10月末にムサシが突然亡くなった。具合が悪くなり、タクシーで病院へ行ってその日のうちに亡くなったと聞いた。ムサシは寂しがり屋で人っ子のいい奴だった。三人の副番の一人で、ヒロシと同じGクラスだからいいコンビだった。東京へ出てきた年に、ムサシから葉書が来た。「ホームシックだ、寂しい、会ってくれ」とあいつらしい文面。さっそく、高円寺のヒロシのところは集まって朝まで飲み歩いた。花咲港のJRの駅から、自宅まで自分の地所を通って家路につけるやつだと担任の冨岡先生が冗談交じりに話したことがあったが、本当だったようだ。牧場の跡取り息子で鷹揚な奴だった。もちろん、牧場は継がず、東京で亡くなった。
そんなことが続いたので「根室高校第19期生忘年会。偲ぶ会」を開くことにしたのだ。今年あっておかないと、来年はまた誰かが逝ってしまうかもしれないと、多少の危機感も感じてのことだった。わたしは二十数年ぶりの参加だった。ほとんどが見知った顔だから懐かしかった。
52歳の時に古里へ戻って、お仲人さんである根室印刷の創業者であり文学博士(専門は考古学)である北構保男先生のところへご挨拶に行った。根室商業高校同期の北構先生の親友・田塚源太郎先生(国後島出身の歯科医)の昔話や東京での生活に話が弾んだ。その際に、「同期の友人は皆逝ってしまった、昔話をできるのはもう君くらいしかいない、時々来て話し相手になってくれ」、そう仰った。先生は大正6年生まれだったので、そのときには84歳である。
わたしたちの同期は団塊世代真っただ中、74歳と75歳が混じっている。十年後でも半数は生き延びているだろうから、ずいぶん長生きになったと言えるだろう。
幹事さんのFGが急遽やれなくなり、KKがピンチヒッターになったよし。会場の手配は21歳の時に税理士試験に合格してそれ以来有楽町交通会館で事務所を開いているH勢である。だから、有楽町になった。
会場に15分前に到着したら幹事さんのK.Kが目の前にいた。

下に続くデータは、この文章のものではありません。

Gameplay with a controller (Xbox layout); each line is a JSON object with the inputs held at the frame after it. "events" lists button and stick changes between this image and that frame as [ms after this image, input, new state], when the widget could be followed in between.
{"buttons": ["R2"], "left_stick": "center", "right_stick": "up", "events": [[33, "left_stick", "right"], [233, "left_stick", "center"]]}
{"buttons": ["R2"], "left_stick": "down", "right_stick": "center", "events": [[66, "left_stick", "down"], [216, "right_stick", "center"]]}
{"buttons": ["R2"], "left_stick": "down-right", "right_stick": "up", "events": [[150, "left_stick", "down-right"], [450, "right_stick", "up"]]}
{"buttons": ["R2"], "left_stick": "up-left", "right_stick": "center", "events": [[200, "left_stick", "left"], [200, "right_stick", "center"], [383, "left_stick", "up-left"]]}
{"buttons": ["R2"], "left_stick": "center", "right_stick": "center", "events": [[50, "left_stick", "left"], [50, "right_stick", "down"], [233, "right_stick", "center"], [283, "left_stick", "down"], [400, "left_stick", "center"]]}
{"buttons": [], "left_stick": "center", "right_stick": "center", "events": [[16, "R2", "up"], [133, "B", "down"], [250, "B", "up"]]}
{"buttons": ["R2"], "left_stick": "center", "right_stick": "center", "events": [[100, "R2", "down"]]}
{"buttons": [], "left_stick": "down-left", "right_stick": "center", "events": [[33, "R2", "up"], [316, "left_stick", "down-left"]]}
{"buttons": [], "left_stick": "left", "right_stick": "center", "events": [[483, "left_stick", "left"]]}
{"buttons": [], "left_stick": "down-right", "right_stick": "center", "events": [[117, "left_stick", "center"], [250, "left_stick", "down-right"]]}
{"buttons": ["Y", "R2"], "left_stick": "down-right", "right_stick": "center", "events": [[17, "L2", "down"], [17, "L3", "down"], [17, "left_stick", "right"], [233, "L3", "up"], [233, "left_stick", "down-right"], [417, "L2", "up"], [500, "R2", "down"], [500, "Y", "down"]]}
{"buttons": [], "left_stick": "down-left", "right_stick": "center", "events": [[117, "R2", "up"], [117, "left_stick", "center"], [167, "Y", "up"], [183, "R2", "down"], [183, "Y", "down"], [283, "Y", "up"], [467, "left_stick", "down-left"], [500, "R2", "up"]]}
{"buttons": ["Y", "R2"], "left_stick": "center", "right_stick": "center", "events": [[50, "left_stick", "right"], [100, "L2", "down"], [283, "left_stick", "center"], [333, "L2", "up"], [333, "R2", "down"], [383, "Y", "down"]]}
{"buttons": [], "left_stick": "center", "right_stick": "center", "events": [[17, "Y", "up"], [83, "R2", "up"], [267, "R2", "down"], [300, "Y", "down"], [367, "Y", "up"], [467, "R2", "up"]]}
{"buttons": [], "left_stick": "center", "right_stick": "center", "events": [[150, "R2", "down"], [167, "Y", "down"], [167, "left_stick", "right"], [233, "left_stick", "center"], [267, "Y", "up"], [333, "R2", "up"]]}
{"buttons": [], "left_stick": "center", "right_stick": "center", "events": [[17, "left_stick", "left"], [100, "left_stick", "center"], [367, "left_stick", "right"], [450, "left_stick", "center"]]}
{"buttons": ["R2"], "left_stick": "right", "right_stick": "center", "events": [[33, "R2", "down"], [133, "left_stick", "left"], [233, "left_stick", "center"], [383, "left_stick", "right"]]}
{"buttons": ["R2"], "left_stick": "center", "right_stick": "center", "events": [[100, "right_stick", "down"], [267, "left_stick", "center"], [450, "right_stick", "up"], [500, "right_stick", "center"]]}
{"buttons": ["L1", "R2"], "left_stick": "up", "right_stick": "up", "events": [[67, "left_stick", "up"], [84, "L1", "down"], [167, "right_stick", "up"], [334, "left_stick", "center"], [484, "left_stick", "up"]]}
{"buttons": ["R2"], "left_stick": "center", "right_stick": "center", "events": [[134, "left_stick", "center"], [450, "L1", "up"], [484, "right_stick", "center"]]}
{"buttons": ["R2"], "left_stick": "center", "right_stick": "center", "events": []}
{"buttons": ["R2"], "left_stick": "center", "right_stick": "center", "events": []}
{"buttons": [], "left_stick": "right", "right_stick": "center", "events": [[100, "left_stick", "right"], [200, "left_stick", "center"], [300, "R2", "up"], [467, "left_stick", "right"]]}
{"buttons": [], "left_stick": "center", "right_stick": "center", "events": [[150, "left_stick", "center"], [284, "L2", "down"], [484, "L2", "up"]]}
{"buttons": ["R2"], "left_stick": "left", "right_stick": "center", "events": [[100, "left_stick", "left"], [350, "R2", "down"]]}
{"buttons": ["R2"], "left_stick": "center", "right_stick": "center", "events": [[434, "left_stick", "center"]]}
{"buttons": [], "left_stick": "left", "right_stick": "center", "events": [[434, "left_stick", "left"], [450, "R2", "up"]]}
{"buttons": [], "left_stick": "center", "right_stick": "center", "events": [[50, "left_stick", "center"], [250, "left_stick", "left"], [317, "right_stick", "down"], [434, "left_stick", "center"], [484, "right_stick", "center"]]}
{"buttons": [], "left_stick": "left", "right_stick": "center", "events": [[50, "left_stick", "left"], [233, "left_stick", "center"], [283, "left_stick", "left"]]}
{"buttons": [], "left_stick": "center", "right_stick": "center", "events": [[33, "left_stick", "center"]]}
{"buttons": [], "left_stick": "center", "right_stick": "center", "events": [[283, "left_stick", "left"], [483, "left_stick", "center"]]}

2人すでに来ていた。5分ほどたつと税理士のHが来て、30年ぶりくらいなのでわたしの向かいに座る。高校1年の時に同じクラスで仲の良い友人だった。高校生の時から優秀な奴で生徒会へ引っ張り込んで副会長をやってもらった。応援演説は先輩の副会長2人へわたしがお願いした。その内の一人HH先輩は札幌在住で岩見沢で税理士をしている。H勢は現在は弁護士と一緒に共同で法人を作って運営しており、25名ほどもスタッフがいるという。求人難だと言っていた。「お前ももう年だから、所長が10年は仕事を続けられないと思ったら新人が来るはずがないな」と応じると、後継者が欲しいのだという。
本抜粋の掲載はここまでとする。